在数据准备阶段,分类实现会检查训练数据的label列是否会有非0,1数据,若出现将异常退出。
【GBTRegression】数据准备,超参封装,以及训练模型代码 调度相关源码实现和源码注释
override protected def train(dataset: Dataset[_]): GBTRegressionModel = {
/*
* 获取列的基元个数,主要通过判断每列有无做过分桶或者二分类处理
* 例如:若做过分桶处理,分桶个数就是Map中的Value,key为field下标.若做个二分类相应value值就为2
*/
val categoricalFeatures: Map[Int, Int] =
MetadataUtils.getCategoricalFeatures(dataset.schema($(featuresCol)))
/*根据配置的labelCol和featrueCol将RDD中的行数据分装成LabelPoint*/
val oldDataset: RDD[LabeledPoint] = extractLabeledPoints(dataset)
/*获取特征列个数*/
val numFeatures = oldDataset.first().features.size
/*封装默认训练策略(数据纯度,损失函数,最大深度,迭代次数等等)*/
val boostingStrategy = super.getOldBoostingStrategy(categoricalFeatures, OldAlgo.Regression)
/*初始化 日志和计算指标(性能耗时)收集器*/
val instr = Instrumentation.create(this, oldDataset)

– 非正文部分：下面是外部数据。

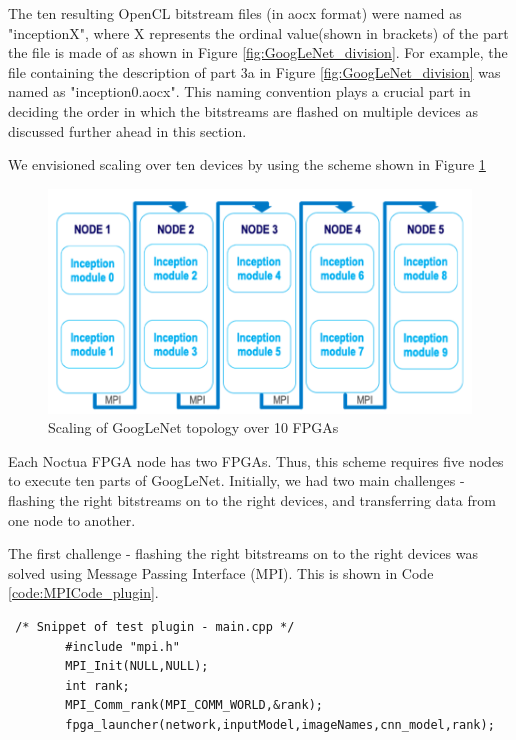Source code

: The ten resulting OpenCL bitstream files (in aocx format) were named as "inceptionX", where X represents the ordinal value(shown in brackets) of the part the file is made of as shown in Figure \ref{fig:GoogLeNet_division}. For example, the file containing the description of part 3a in Figure \ref{fig:GoogLeNet_division} was named as "inception0.aocx". This naming convention plays a crucial part in deciding the order in which the bitstreams are flashed on multiple devices as discussed further ahead in this section.  

We envisioned scaling over ten devices by using the scheme shown in Figure \ref{fig:GoogLeNet_Scaling}

\begin{figure}[h!]
  \includegraphics[width=\textwidth,height=\textheight,keepaspectratio]{img/GoogLeNet_Scaling.png}
  \caption{Scaling of GoogLeNet topology over 10 FPGAs}
  \label{fig:GoogLeNet_Scaling}
\end{figure}

Each Noctua FPGA node has two FPGAs. Thus, this scheme requires five nodes to execute ten parts of GoogLeNet. Initially, we had two main challenges - flashing the right bitstreams on to the right devices, and transferring data from one node to another.

The first challenge - flashing the right bitstreams on to the right devices was solved using Message Passing Interface (MPI). This is shown in Code \ref{code:MPICode_plugin}.  


\begin{code}[!htb]
 \begin{verbatim}
 /* Snippet of test plugin - main.cpp */
        #include "mpi.h"
        MPI_Init(NULL,NULL);
        int rank;
        MPI_Comm_rank(MPI_COMM_WORLD,&rank);
        fpga_launcher(network,inputModel,imageNames,cnn_model,rank);
    
\end{verbatim}
\caption{testplugin/main.cpp}
\label{code:MPICode_plugin}
\end{code}

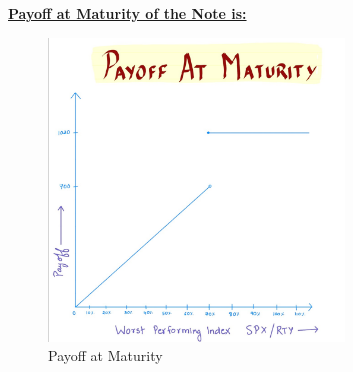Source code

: \documentclass[12pt,a4paper]{article}
\begin{document}
\underline{\textbf{Payoff at Maturity of the Note is:}}
\begin{figure}[H]
    \centering
    \includegraphics[width=0.7\textwidth, height=0.4\textheight]{images_project_2/payoff_project_2.png}
    \caption{Payoff at Maturity}
    \label{fig:yourlabel}
\end{figure}

\clearpage  %
\end{document}
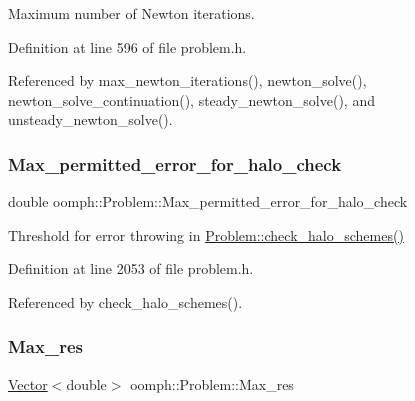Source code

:Maximum number of Newton iterations. 



Definition at line 596 of file problem.\+h.



Referenced by max\+\_\+newton\+\_\+iterations(), newton\+\_\+solve(), newton\+\_\+solve\+\_\+continuation(), steady\+\_\+newton\+\_\+solve(), and unsteady\+\_\+newton\+\_\+solve().

\mbox{\label{classoomph_1_1Problem_aeadae1fc5f49e66223ee09c69a9e506d}} 
\subsubsection{\texorpdfstring{Max\+\_\+permitted\+\_\+error\+\_\+for\+\_\+halo\+\_\+check}{Max\_permitted\_error\_for\_halo\_check}}
{\footnotesize\ttfamily double oomph\+::\+Problem\+::\+Max\+\_\+permitted\+\_\+error\+\_\+for\+\_\+halo\+\_\+check}



Threshold for error throwing in \hyperlink{classoomph_1_1Problem_a8dd5cb241ce6218fb476931e0879d7c8}{Problem\+::check\+\_\+halo\+\_\+schemes()} 



Definition at line 2053 of file problem.\+h.



Referenced by check\+\_\+halo\+\_\+schemes().

\mbox{\label{classoomph_1_1Problem_ab6f510bea9bdfcaf229415440a0a1c98}} 
\subsubsection{\texorpdfstring{Max\+\_\+res}{Max\_res}}
{\footnotesize\ttfamily \hyperlink{classoomph_1_1Vector}{Vector}$<$double$>$ oomph\+::\+Problem\+::\+Max\+\_\+res\hspace{0.3cm}{\ttfamily [protected]}}



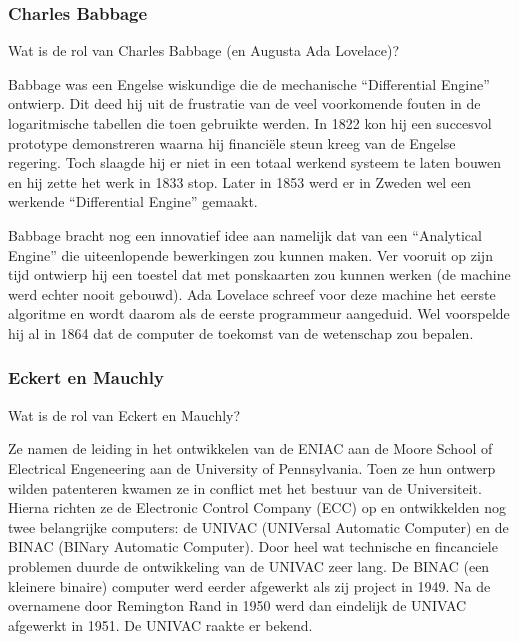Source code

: \documentclass[../main.tex]{subfiles}
\begin{document}
\subsubsection{Charles Babbage}
\begin{question}
Wat is de rol van Charles Babbage (en Augusta Ada Lovelace)?
\end{question}
\begin{solution}
Babbage was een Engelse wiskundige die de mechanische ``Differential Engine'' ontwierp.
Dit deed hij uit de frustratie van de veel voorkomende fouten in de logaritmische tabellen die toen gebruikte werden.
In 1822 kon hij een succesvol prototype demonstreren waarna hij financi\"ele steun kreeg van de Engelse regering.
Toch slaagde hij er niet in een totaal werkend systeem te laten bouwen en hij zette het werk in 1833 stop.
Later in 1853 werd er in Zweden wel een werkende ``Differential Engine'' gemaakt.

Babbage bracht nog een innovatief idee aan namelijk dat van een ``Analytical Engine'' die uiteenlopende bewerkingen zou kunnen maken.
Ver vooruit op zijn tijd ontwierp hij een toestel dat met ponskaarten zou kunnen werken (de machine werd echter nooit gebouwd).
Ada Lovelace schreef voor deze machine het eerste algoritme en wordt daarom als de eerste programmeur aangeduid.
Wel voorspelde hij al in 1864 dat de computer de toekomst van de wetenschap zou bepalen.
\end{solution}

\subsubsection{Eckert en Mauchly}
\begin{question}
Wat is de rol van Eckert en Mauchly?
\end{question}
\begin{solution}
Ze namen de leiding in het ontwikkelen van de ENIAC aan de Moore School of Electrical Engeneering aan de University of Pennsylvania.
Toen ze hun ontwerp wilden patenteren kwamen ze in conflict met het bestuur van de Universiteit.
Hierna richten ze de Electronic Control Company (ECC) op en ontwikkelden nog twee belangrijke computers: de UNIVAC (UNIVersal Automatic Computer) en de BINAC (BINary Automatic Computer).
Door heel wat technische en fincanciele problemen duurde de ontwikkeling van de UNIVAC zeer lang.
De BINAC (een kleinere binaire) computer werd eerder afgewerkt als zij project in 1949.
Na de overnamene door Remington Rand in 1950 werd dan eindelijk de UNIVAC afgewerkt in 1951.
De UNIVAC raakte er bekend.
\end{solution}
\end{document}
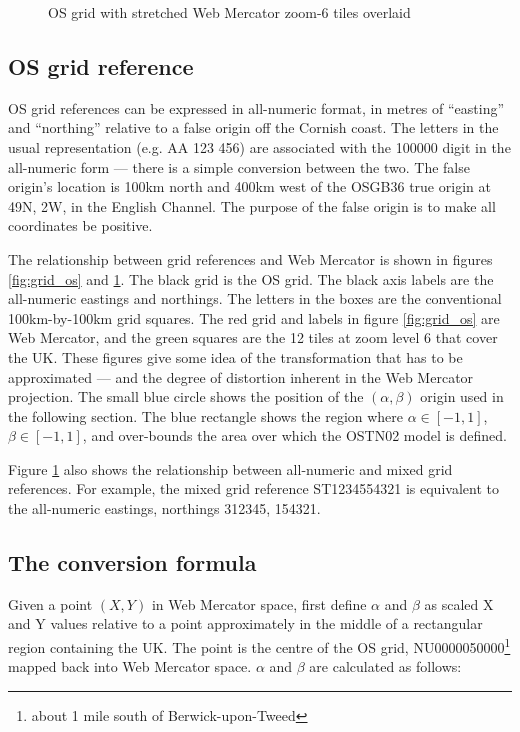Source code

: \documentclass[10pt,a4paper]{article}
\begin{document}
\begin{figure}[t]
  \centering
  \fbox{
    
  }
  \caption{OS grid with stretched Web Mercator zoom-6 tiles overlaid}
  \label{fig:grid_wm}
\end{figure}


\subsection {OS grid reference}
OS grid references can be expressed in all-numeric format, in metres of
``easting'' and ``northing'' relative to a false origin off the Cornish coast.
The letters in the usual representation (e.g. AA 123 456) are associated with
the 100000 digit in the all-numeric form --- there is a simple conversion
between the two.  The false origin's location is 100km north and 400km west of
the OSGB36 true origin at 49N, 2W, in the English Channel.  The purpose of the
false origin is to make all coordinates be positive.

The relationship between grid references and Web Mercator is shown in figures
\ref{fig:grid_os} and \ref{fig:grid_wm}.  The black grid is the OS grid.  The
black axis labels are the all-numeric eastings and northings. The letters in
the boxes are the conventional 100km-by-100km grid squares.  The red grid and
labels in figure \ref{fig:grid_os} are Web Mercator, and the green squares are
the 12 tiles at zoom level 6 that cover the UK.  These figures give some idea
of the transformation that has to be approximated --- and the degree of
distortion inherent in the Web Mercator projection.  The small blue circle
shows the position of the $(\alpha,\beta)$ origin used in the following
section.  The blue rectangle shows the region where $\alpha \in [-1,1]$, $\beta
\in [-1,1]$, and over-bounds the area over which the OSTN02 model is defined.

Figure \ref{fig:grid_wm} also shows the relationship between all-numeric and
mixed grid references.  For example, the mixed grid reference ST1234554321 is
equivalent to the all-numeric eastings, northings 312345, 154321.


\subsection {The conversion formula}
Given a point $(X,Y)$ in Web Mercator space, first define $\alpha$ and $\beta$
as scaled X and Y values relative to a point approximately in the middle of a
rectangular region containing the UK.  The point is the centre of the OS grid,
NU0000050000\footnote{about 1 mile south of Berwick-upon-Tweed} mapped back
into Web Mercator space.  $\alpha$ and $\beta$ are calculated as follows:
\end{document}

instr.logParams(params: _*)
instr.logNumFeatures(numFeatures)
/*开始梯度提升训练,训练过程分类和回归的训练函数一致,并做参数,label数据微调*/
val (baseLearners, learnerWeights) = GradientBoostedTrees.run(oldDataset, boostingStrategy,
$(seed))
/*将训练出的回归树模型和各个模型权重以及特征个数(与测试验证用)封装成模型对象*/
val m = new GBTRegressionModel(uid, baseLearners, learnerWeights, numFeatures)
/*输出成功日志*/
instr.logSuccess(m)
m
}
【GBTClassification】数据准备,超参封装,以及训练模型代码 调度相关源码实现和源码注释
override protected def train(dataset: Dataset[_]): GBTClassificationModel = {
/*和回归实现方式一致,计算各列的基元数*/
val categoricalFeatures: Map[Int, Int] =
MetadataUtils.getCategoricalFeatures(dataset.schema($(featuresCol)))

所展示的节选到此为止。